My husband and I Me, okay, just me. I was planning a “not back to school” party for our kids and a few other families that have recently jumped on the homeschool wagon. My husband was deep in the throes of his super busy season at work. Slip and slide construction was not at the top of his to-do list.
We are lucky enough to have a pool in our backyard, which is a great source of entertainment for a group of kids. By August some of the sparkle had worn off of the pool for my kids. I was searching for something to make this day a little special; to remind them that there are perks associated with homeschool. And really, just a last hurrah for the kind of fun you can only have in the summer.
Enter my plans for a giant slip and slide somewhere on our super hilly acreage. I pinterested the crap out of slip and slide DIY plans. Most involved an assortment of pool noodles, gorilla tape, a 2 x 4 at the top and tent stakes that look like a precursor to an ER visit. The plans that looked least offensive/expensive I emailed to my husband. Um, no, not doing that.
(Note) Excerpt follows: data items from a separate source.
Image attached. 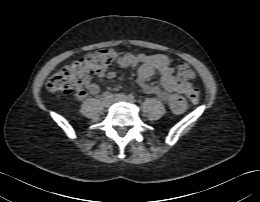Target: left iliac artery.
<instances>
[{
	"instance_id": "1",
	"label": "left iliac artery",
	"mask_w": 260,
	"mask_h": 202,
	"mask_svg": "<svg viewBox=\"0 0 260 202\" xmlns=\"http://www.w3.org/2000/svg\"><path fill=\"white\" fill-rule=\"evenodd\" d=\"M128 99L130 100V102H136V98L133 95H128Z\"/></svg>"
}]
</instances>
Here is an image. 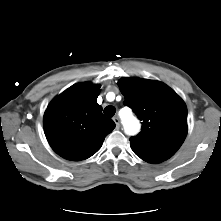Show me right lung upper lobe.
<instances>
[{
	"label": "right lung upper lobe",
	"mask_w": 221,
	"mask_h": 221,
	"mask_svg": "<svg viewBox=\"0 0 221 221\" xmlns=\"http://www.w3.org/2000/svg\"><path fill=\"white\" fill-rule=\"evenodd\" d=\"M100 85L78 83L55 97L44 114V132L61 157L80 161L95 154L115 128L97 103Z\"/></svg>",
	"instance_id": "right-lung-upper-lobe-1"
}]
</instances>
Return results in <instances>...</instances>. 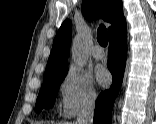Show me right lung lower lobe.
<instances>
[{"mask_svg":"<svg viewBox=\"0 0 156 124\" xmlns=\"http://www.w3.org/2000/svg\"><path fill=\"white\" fill-rule=\"evenodd\" d=\"M127 57L126 29L110 38L108 68L112 73L113 84L102 92L96 102L94 124H111L112 108L122 84Z\"/></svg>","mask_w":156,"mask_h":124,"instance_id":"1","label":"right lung lower lobe"}]
</instances>
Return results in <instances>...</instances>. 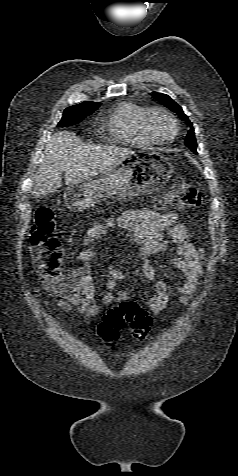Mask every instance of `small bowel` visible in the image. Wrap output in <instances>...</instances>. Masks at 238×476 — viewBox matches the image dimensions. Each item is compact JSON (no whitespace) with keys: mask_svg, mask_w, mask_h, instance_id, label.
I'll return each instance as SVG.
<instances>
[{"mask_svg":"<svg viewBox=\"0 0 238 476\" xmlns=\"http://www.w3.org/2000/svg\"><path fill=\"white\" fill-rule=\"evenodd\" d=\"M175 213H158L151 209H132L124 213L105 219L94 221L86 231L83 240V249L78 254L82 262L73 273L79 281L73 288L65 290H50L58 296V306L66 311H76L81 314L86 323L97 316L102 305L94 296V285L90 272V265L98 260L95 251L87 247L96 239L102 237L109 230L124 229L134 245L139 249L140 267L143 276L155 282V293L142 303L154 314L162 312L168 304L172 294H180L179 302L186 303L192 298L198 287V281L203 273V250L195 246L189 239L185 225L176 223ZM175 244V255L171 264L184 276L182 280L171 282L159 280L157 272L150 261L152 255H161L168 251V242ZM127 278L123 271L105 265L103 282V304L130 302L131 295L126 291L114 292L119 283Z\"/></svg>","mask_w":238,"mask_h":476,"instance_id":"1","label":"small bowel"}]
</instances>
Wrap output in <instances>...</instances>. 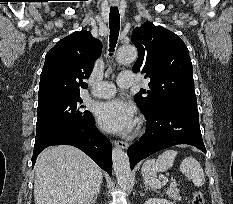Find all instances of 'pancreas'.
<instances>
[{
	"label": "pancreas",
	"instance_id": "cf45deb5",
	"mask_svg": "<svg viewBox=\"0 0 233 204\" xmlns=\"http://www.w3.org/2000/svg\"><path fill=\"white\" fill-rule=\"evenodd\" d=\"M166 194L168 195L169 198L173 200H181V197L179 195V190L177 188H169L166 191Z\"/></svg>",
	"mask_w": 233,
	"mask_h": 204
}]
</instances>
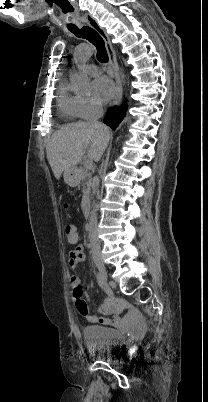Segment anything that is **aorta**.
Here are the masks:
<instances>
[{
  "instance_id": "762f6f07",
  "label": "aorta",
  "mask_w": 208,
  "mask_h": 402,
  "mask_svg": "<svg viewBox=\"0 0 208 402\" xmlns=\"http://www.w3.org/2000/svg\"><path fill=\"white\" fill-rule=\"evenodd\" d=\"M120 78L122 80V84H125V74H124L122 68H120Z\"/></svg>"
}]
</instances>
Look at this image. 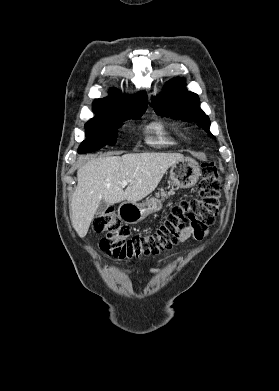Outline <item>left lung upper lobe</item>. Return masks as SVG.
Here are the masks:
<instances>
[{"label":"left lung upper lobe","mask_w":279,"mask_h":391,"mask_svg":"<svg viewBox=\"0 0 279 391\" xmlns=\"http://www.w3.org/2000/svg\"><path fill=\"white\" fill-rule=\"evenodd\" d=\"M182 79H172L163 88V92L157 97H152L155 111L162 116H170L174 119L196 122L202 126L209 135V117L201 110L198 95L193 92H185Z\"/></svg>","instance_id":"left-lung-upper-lobe-1"}]
</instances>
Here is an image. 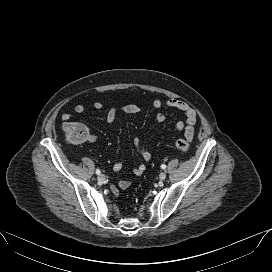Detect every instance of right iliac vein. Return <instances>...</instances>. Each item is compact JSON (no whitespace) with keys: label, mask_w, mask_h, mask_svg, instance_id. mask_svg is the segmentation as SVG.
<instances>
[{"label":"right iliac vein","mask_w":272,"mask_h":272,"mask_svg":"<svg viewBox=\"0 0 272 272\" xmlns=\"http://www.w3.org/2000/svg\"><path fill=\"white\" fill-rule=\"evenodd\" d=\"M98 182L103 183L105 181V176L103 174L98 175Z\"/></svg>","instance_id":"1"}]
</instances>
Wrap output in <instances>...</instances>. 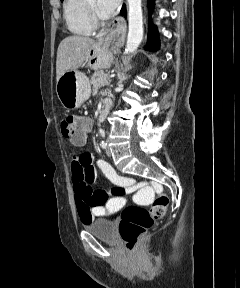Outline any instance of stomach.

Here is how to throw together a slip and slide that is easier, safer, and had fewer parts (Only three parts!) than any we saw online. Color me impressed.
Slip and slide materials list….
- a large roll of plastic- both of these are appropriate. The second is thicker than the first and more likely to last through multiple uses.
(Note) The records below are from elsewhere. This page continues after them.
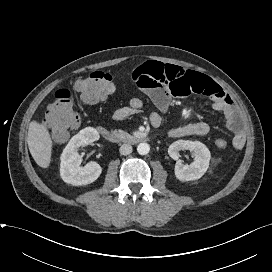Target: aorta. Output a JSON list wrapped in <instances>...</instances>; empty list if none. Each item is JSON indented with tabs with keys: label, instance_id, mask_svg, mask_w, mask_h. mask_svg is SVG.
<instances>
[{
	"label": "aorta",
	"instance_id": "obj_1",
	"mask_svg": "<svg viewBox=\"0 0 272 272\" xmlns=\"http://www.w3.org/2000/svg\"><path fill=\"white\" fill-rule=\"evenodd\" d=\"M150 151V146L149 144L147 143H140L138 146H137V152L140 154V155H146L148 154Z\"/></svg>",
	"mask_w": 272,
	"mask_h": 272
}]
</instances>
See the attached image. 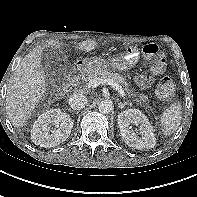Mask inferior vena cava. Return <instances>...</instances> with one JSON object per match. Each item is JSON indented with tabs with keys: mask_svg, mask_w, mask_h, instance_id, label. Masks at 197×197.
Segmentation results:
<instances>
[{
	"mask_svg": "<svg viewBox=\"0 0 197 197\" xmlns=\"http://www.w3.org/2000/svg\"><path fill=\"white\" fill-rule=\"evenodd\" d=\"M86 104H87V98L82 93L73 94L69 98V105L73 110H80L84 108Z\"/></svg>",
	"mask_w": 197,
	"mask_h": 197,
	"instance_id": "1",
	"label": "inferior vena cava"
}]
</instances>
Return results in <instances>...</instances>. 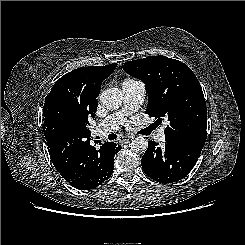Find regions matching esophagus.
Instances as JSON below:
<instances>
[{
	"instance_id": "esophagus-1",
	"label": "esophagus",
	"mask_w": 245,
	"mask_h": 245,
	"mask_svg": "<svg viewBox=\"0 0 245 245\" xmlns=\"http://www.w3.org/2000/svg\"><path fill=\"white\" fill-rule=\"evenodd\" d=\"M132 138L130 134H124L119 137V140L123 143H127Z\"/></svg>"
}]
</instances>
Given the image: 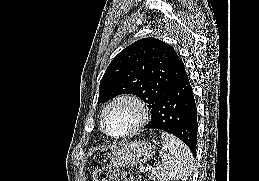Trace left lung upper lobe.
Instances as JSON below:
<instances>
[{"instance_id": "obj_1", "label": "left lung upper lobe", "mask_w": 259, "mask_h": 181, "mask_svg": "<svg viewBox=\"0 0 259 181\" xmlns=\"http://www.w3.org/2000/svg\"><path fill=\"white\" fill-rule=\"evenodd\" d=\"M182 69L183 63L171 46L152 37L140 39L117 54L107 67L98 102L134 94L148 104L153 119L162 96Z\"/></svg>"}]
</instances>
- pool weights that fill with water
- an old fashioned lawn sprinkler
- 3 Arm Water Sprinkler
The super simple directions….
The plans are so simple they almost explain themselves. Unroll your plastic. Lay the pool weights across the top and down either side & fill ’em up. We only used one at the top and one down each side. It was plenty of weight to hold the slip and slide in place, even when big kids were using it. There were no sharp stakes to tear at the plastic or hurt anyone. If your hill tilts one way or the other another weight or two along each side would help contain the water flow on the way down!!
We stopped the plastic before it got to the point that the hill meets the woods, hoping that the kids would slow down and stop there. They didn’t. They went flying off the plastic into
our yard a mud pit. Turns out the water and fast moving bodies eroded away all the cushiony grass and dirt and exposing a bed of sharp jagged rocks a few rough spots. Who knew?
There’s Always Next Time
Next time we will run the plastic to the end. You may end up needing something to stop them before you people go flying off the end like ours did. We added a not so pretty but very effective solution was two bales of straw covered with a sheet. Stopping that way is preferable to the rock bed, I say.
The best part is you can wash off, roll up, and save all of your materials for next summer.